Data as of January 31, 2021, unless otherwise noted.
Performance (total returns)
|Bloomberg Barclays U.S. Aggregate Bond Index (Barclays Agg)||-0.72%||-0.72%|
|ICE BofAML U.S. High Yield Master II Index (HY Bonds)||0.38%||0.38%|
|S&P/LSTA Leveraged Loan Index (Senior Secured Loans)||1.19%||1.19%|
Performance data quoted represents past performance and is no guarantee of future results. An investment cannot be made directly in an index.

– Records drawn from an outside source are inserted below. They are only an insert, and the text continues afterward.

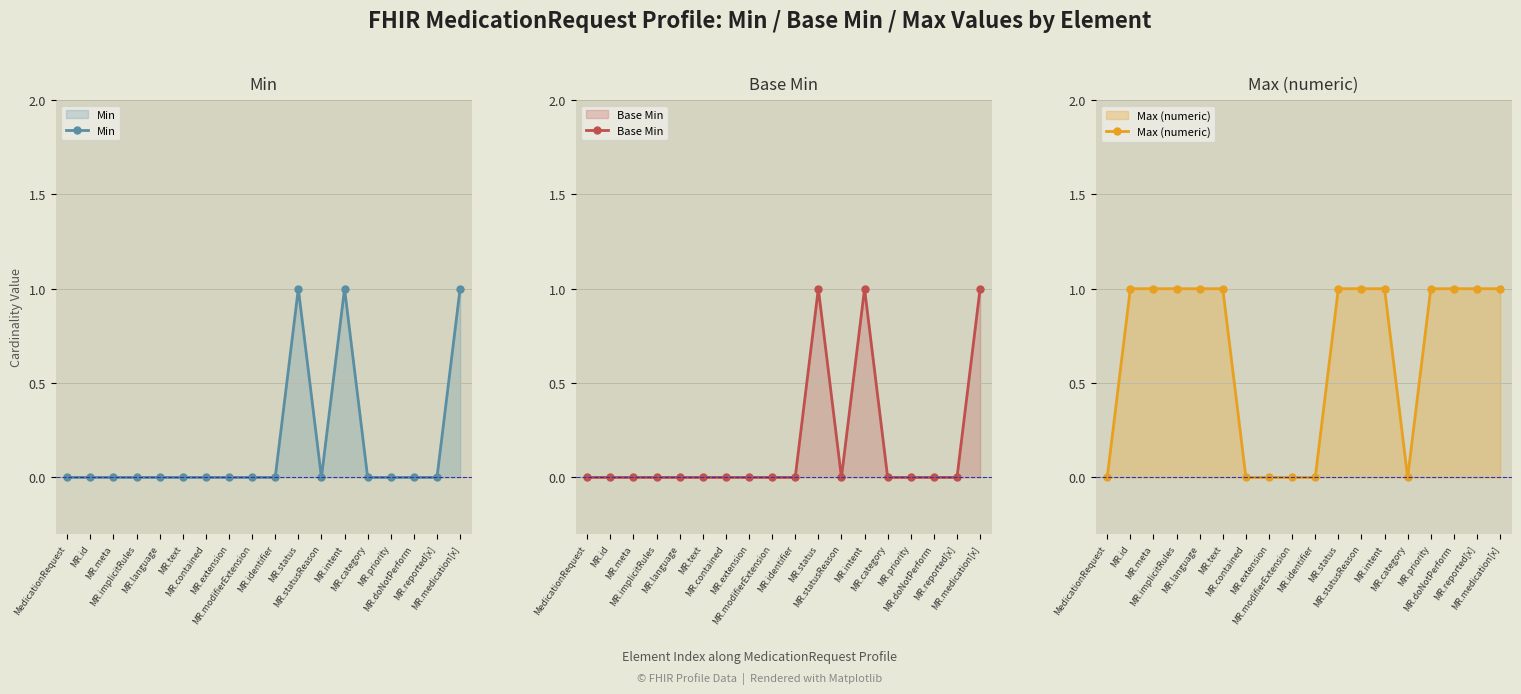

What is the label of the 14th point from the left?

MR.category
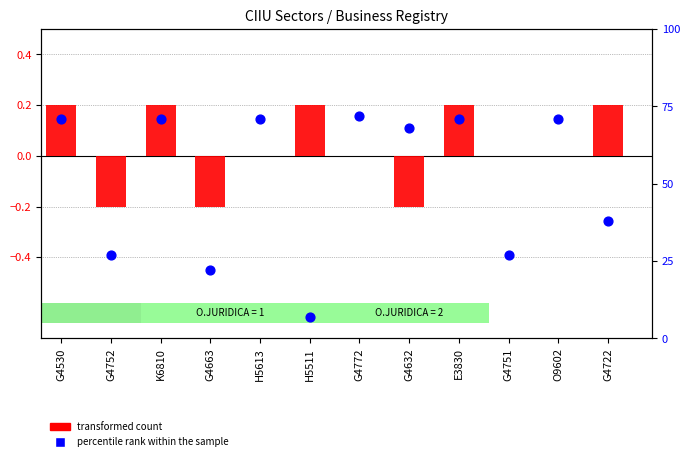

Which series contains the lowest Y value?

transformed count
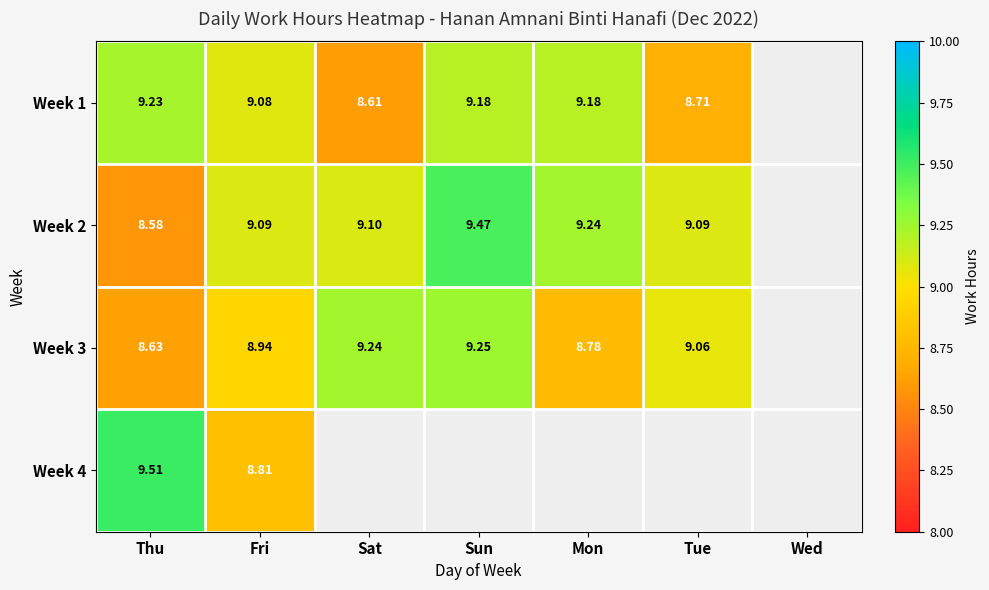

Is the value of Week 3 at Tue greater than the value of Week 2 at Fri?

No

Leveraged credit starts 2021 on a positive note: HY Bonds and Senior Secured Loans each started the year on a positive note, returning 0.38% and 1.19%, respectively, in January. Both markets rose steadily to start the month as Georgia’s Senate results sustained optimism for potential further stimulus measures. HY Bond yields touched a record low mid-month and loan prices rose for 17 consecutive sessions. Meanwhile, equity markets were volatile for much of January, ending the month down -1.01%, as investors continue to assess the long-term implications of the pandemic and a retail-driven short squeeze weighed on sentiment. Credit markets traded lower in sympathy during the final week of the month. Performance in both HY Bonds and Senior Secured Loans was driven by the lowest-rated CCC assets, which have outperformed their higher-rated counterparts since the reflation narrative took hold in mid-November. On a sector basis, performance was driven by cyclical areas such as energy, transportation and metals & mining. Neither market had a default last month and the trailing 12-month rate continued to decline, ending the month at 6.04% for high yield and 3.79% for loans. The duration-sensitive Barclays Agg lost -0.72%, failing to hedge equities in their descent, as the index was unable to recover from an early-month rate spike.
Credit market dynamics begin to diverge: While both HY Bonds and Senior Secured Loans posted positive returns last month, a divergence in market dynamics was evident. These markets are generally impacted by many of the same forces, such as economic conditions and company fundamentals, and often trade in tandem, at least directionally. However, the technical backdrop was radically different in each market in January. After years of outflows, demand was firm for Senior Secured Loans as investors flocked to floating-rate products as rates rose early in the month. Additionally, CLO issuance continues to steadily increase, which represents a key source of demand for loans, leaving the overall technical picture in the loan market relatively balanced. High yield bond issuance continued at a record pace as companies lock in ultra-low financing, and January was the second-most active new-issue month on record. But HY bond funds saw a second straight monthly outflow from retail investors, which created a market of excess supply. While both markets are sensitive to the broader economic backdrop and market environment, January highlighted the nuances that exist among them. We believe this benefits active managers that can seek arbitrage opportunities across both markets.
- Credit markets rose through the first few weeks of the month on stimulus optimism and firm technicals in the loan market. However, equity volatility weighed on both asset classes in January’s final week.
- HY Bonds returned 0.38% while Senior Secured Loans were up 1.19%.
- The duration-sensitive Barclays Agg lost -0.72%, unable to overcome an early-month rate spike.